Les années 1930, marquées par les tensions internationales, voient la politique neuchâteloise se durcir. A la surprise générale, les communistes du Locle et de La Chaux-de-Fonds remportent chacun cinq sièges aux élections communales de 1935, provoquant l’inquiétude des partis nationaux. Ces derniers fondent, le 16 janvier 1937, le Comité cantonal de l’action neuchâteloise contre le communisme. Le Dr Eugène Bourquin, médecin et député libéral, en est nommé président. Le 25 janvier 1937 est organisée une conférence de J.-M. Musy pour démontrer que le communisme est impossible en Suisse. Des heurts éclatent à la sortie entre les Jeunesses communistes et les Jeunesses nationales. Dans la bousculade, Eugène Bourquin succombe à une crise cardiaque. Ses partisans affirment qu’il s’agit d’un assassinat.
Les obsèques du Dr Bourquin, en janvier 1937, sont l’occasion d’une large mobilisation politique des partis de droite. Le cortège funèbre traverse la ville, escorté par les Jeunesses nationales (en gabardine et béret) qui font office de service d’ordre, et par la police de La Chaux-de-Fonds en uniforme. Plusieurs représentants des autorités politiques locales et cantonales sont présents. Comme l’indique la bannière déployée, une délégation du parti genevois de l’Union nationale est présente, ainsi que d’autres groupes d’extrême-droite suisse.

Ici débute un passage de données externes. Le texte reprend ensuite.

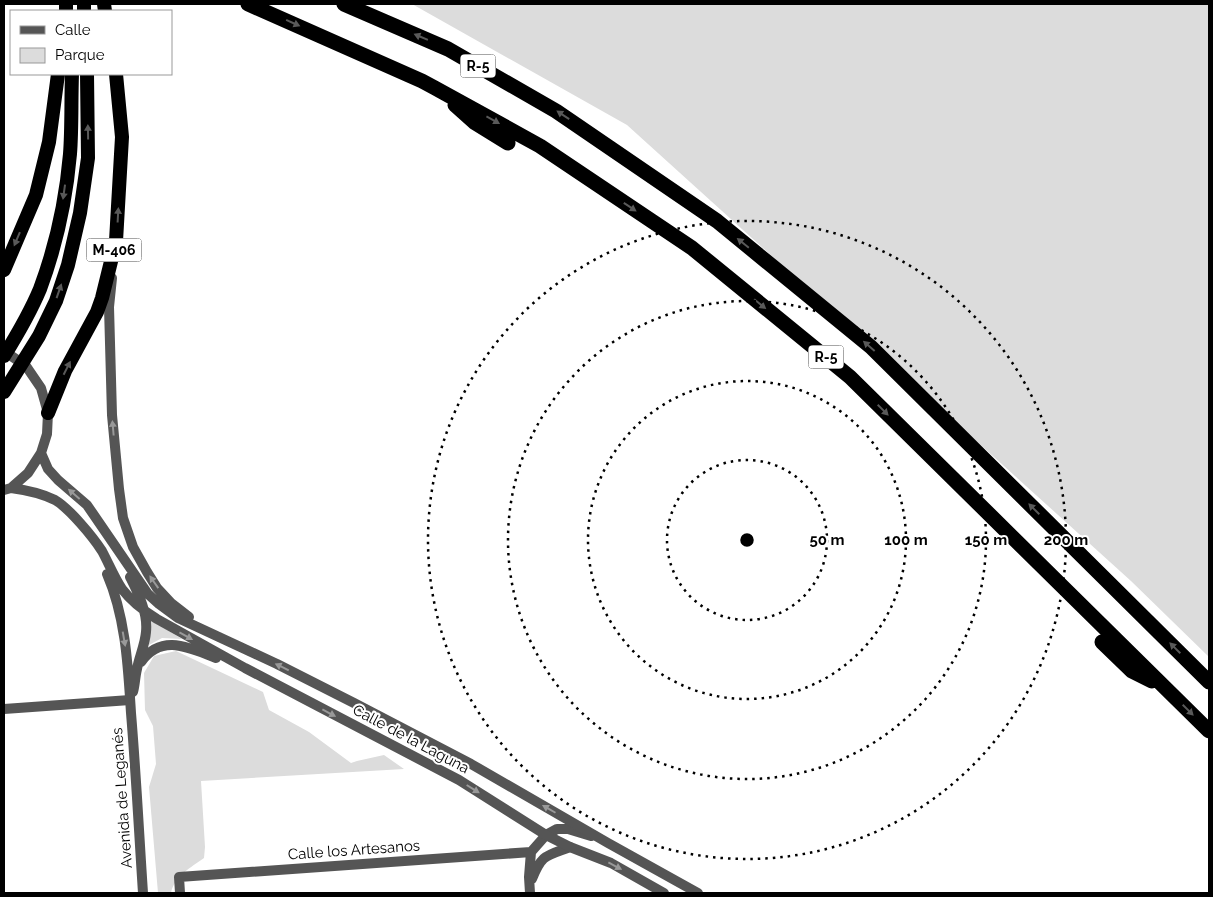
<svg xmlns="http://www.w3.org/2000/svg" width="1213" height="897" font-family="Raleway,sans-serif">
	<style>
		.green { fill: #dcdcdc }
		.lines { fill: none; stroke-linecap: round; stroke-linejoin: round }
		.minor { stroke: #555; stroke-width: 10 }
		.tertiary { stroke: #555; stroke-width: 10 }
		.trunk { stroke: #000; stroke-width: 14 }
		.motorway { stroke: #000; stroke-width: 15 }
		.oneway { fill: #595959 }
		.oneway2 { fill: #999 }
		.ring { fill: none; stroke: #000; stroke-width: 2.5; stroke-dasharray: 2.5 5 }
		.labels { text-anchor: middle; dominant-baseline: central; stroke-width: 4; stroke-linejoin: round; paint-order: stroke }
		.shield { fill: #fff; stroke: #4c4c4c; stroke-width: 1 }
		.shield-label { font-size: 14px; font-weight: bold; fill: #000 }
		.street-label { font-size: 15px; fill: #000; stroke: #fff }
		.centre { fill: #000; stroke: #fff; stroke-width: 2.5 }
		.ring-label { font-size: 15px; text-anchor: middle; font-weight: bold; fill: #000; stroke: #fff; stroke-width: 4; stroke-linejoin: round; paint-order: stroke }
	</style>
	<rect width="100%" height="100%" fill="#fff"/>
	<path class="green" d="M412,4H1209V657L1131,581L627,125Z
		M151,620L182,639L162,638L149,645Z
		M176,651L263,692L269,710L309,732L351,763L357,761L384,755L404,769L201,781L205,847L204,858C191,867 174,877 171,893H158L149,787L156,764L153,726L145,710L144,673L154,656Z"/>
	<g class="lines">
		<path class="minor" d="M4,709L130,700
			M532,879C542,854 546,856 570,847
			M180,893L179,877L531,852
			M530,893L529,877L531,852L546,835L557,829H568L591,836"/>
		<path class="tertiary" d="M112,278L109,307L112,415L119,489L123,518L133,547L147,572L157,588L171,603L189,617
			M4,351L26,366L41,388L48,413L47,434L41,453L28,473L11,488L4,490
			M41,453L48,469L58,480L87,505L148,594L159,604L178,618L277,664L354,703L471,764L608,843L698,893
			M11,488C26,490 41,493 55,500C69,508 93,537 102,551C109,564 114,577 122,589C131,601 144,611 157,619L245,668L459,780L546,835L570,847L611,863L664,893
			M107,574C126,618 128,667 131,713C136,773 139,833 143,893
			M130,577C138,593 148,612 146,632C145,645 139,657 137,669C135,677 135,685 133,692
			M141,662C162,633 189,648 216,658"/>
		<path class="trunk" d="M66,4V11
			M84,4V11
			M104,4L105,11
			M4,270L36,195L49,142L58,74
			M4,356C17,335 30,313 40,289C56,246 66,200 70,154C72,128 71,100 72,74
			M4,392L39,336L56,301L68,265L80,213L88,158L87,74
			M48,413L65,371L97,312L102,298L116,241L122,137L116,74"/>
		<path class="motorway" d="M248,4L422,81L435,88L540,146L692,248L850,377L1209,731
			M344,4L448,49L556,111L717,221L871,347L1209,682
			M455,105L474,122L508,143
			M1102,642L1132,671L1152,681"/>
	</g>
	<defs><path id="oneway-solid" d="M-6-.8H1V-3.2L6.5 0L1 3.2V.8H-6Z" transform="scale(1.25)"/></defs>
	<g class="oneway">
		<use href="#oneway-solid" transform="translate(293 23) rotate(24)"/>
		<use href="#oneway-solid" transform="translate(421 37) rotate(-157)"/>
		<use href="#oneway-solid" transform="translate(563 115) rotate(-146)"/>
		<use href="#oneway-solid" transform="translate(493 120) rotate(29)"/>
		<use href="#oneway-solid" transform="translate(88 132) rotate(-91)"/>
		<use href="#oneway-solid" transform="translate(64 192) rotate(98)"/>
		<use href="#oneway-solid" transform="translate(630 207) rotate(34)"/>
		<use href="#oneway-solid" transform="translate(118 215) rotate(-87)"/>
		<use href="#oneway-solid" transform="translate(17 239) rotate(113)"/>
		<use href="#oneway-solid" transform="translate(743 243) rotate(-141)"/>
		<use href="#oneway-solid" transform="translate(59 291) rotate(-71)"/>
		<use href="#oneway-solid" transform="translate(760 304) rotate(39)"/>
		<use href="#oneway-solid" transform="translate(869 346) rotate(-139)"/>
		<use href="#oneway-solid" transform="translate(67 368) rotate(-63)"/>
		<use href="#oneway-solid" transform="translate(883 410) rotate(45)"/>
		<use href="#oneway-solid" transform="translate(1034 509) rotate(-135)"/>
		<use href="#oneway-solid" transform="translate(1175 648) rotate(-135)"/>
		<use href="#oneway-solid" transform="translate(1188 710) rotate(45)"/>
	</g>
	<g class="oneway2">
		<use href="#oneway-solid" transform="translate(113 428) rotate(-95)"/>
		<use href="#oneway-solid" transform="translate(74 494) rotate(-139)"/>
		<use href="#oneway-solid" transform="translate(154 582) rotate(-125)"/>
		<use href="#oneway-solid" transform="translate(186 636) rotate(29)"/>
		<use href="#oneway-solid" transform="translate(124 639) rotate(80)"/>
		<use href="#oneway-solid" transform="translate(282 667) rotate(-154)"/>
		<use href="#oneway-solid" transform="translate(329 713) rotate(28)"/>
		<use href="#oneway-solid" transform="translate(473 789) rotate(32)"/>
		<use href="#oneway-solid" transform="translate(549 809) rotate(-150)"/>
		<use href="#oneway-solid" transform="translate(615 866) rotate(28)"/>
	</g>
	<g class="ring">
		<circle cx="747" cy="540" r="80"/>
		<circle cx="747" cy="540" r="159"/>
		<circle cx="747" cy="540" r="239"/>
		<circle cx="747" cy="540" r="319"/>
	</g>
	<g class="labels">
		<g class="shield">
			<rect x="460.5" y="54.5" width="35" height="23" rx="4"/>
			<rect x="86.5" y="238.5" width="55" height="23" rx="4"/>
			<rect x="808.5" y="345.5" width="35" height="23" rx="4"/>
		</g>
		<g class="shield-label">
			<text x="478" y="66">R-5</text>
			<text x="114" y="250">M-406</text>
			<text x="826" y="357">R-5</text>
		</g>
		<g class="street-label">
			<text transform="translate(411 739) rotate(28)">Calle de la Laguna</text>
			<text transform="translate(122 798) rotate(-94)">Avenida de Leganés</text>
			<text transform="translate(354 850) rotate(-4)">Calle los Artesanos</text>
		</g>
	</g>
	<circle cx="747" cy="540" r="8" class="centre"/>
	<g class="ring-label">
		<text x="827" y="545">50 m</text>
		<text x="906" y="545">100 m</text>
		<text x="986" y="545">150 m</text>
		<text x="1066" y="545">200 m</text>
	</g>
	<rect width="1213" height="897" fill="none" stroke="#000000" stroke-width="10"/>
	<rect x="10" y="10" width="162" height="65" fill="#ffffff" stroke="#999999"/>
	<rect x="20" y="26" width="25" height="8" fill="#555555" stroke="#999999"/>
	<text x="55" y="35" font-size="15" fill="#000000">Calle</text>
	<rect x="20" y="48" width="25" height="15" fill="#dcdcdc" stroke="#999999"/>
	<text x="55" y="60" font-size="15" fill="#000000">Parque</text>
</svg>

Cet événement provoque une vive émotion dans l’opinion neuchâteloise. La presse de droite, notamment La Feuille d’Avis de Neuchâtel ou l’Effort, attribuent la responsabilité du décès du Dr Bourquin aux communistes, contredisant les conclusions du rapport d’autopsie du Dr. Wegelin décelant chez Bourquin une myocardite chronique sans lien possible avec d’éventuels coups reçus. Quelques mois plus tard, lors d’une votation populaire organisée le 25 avril 1937, la population neuchâteloise se prononce à une large majorité (67%) pour l’interdiction du Parti communiste. Les cantons de Genève et de Vaud prennent rapidement des décisions similaires, avant que le Conseil fédéral n’interdise à son tour le Parti communiste en 1940.
Caillat, Michel, Cerutti, Mauro, Fayet Jean-François, Roulin Stéphanie (éd.), Histoire(s) de l’anticommunisme en Suisse, Zürich : Chronos, 2009.
Histoire du Pays de Neuchâtel, tome III, Hauterive : Ed. Gilles Attinger, 1993, pp. 79-80.
Joseph, Roger, L’union nationale 1932-1939, un fascisme en Suisse romande, Boudry : A la Baconnière, 1975.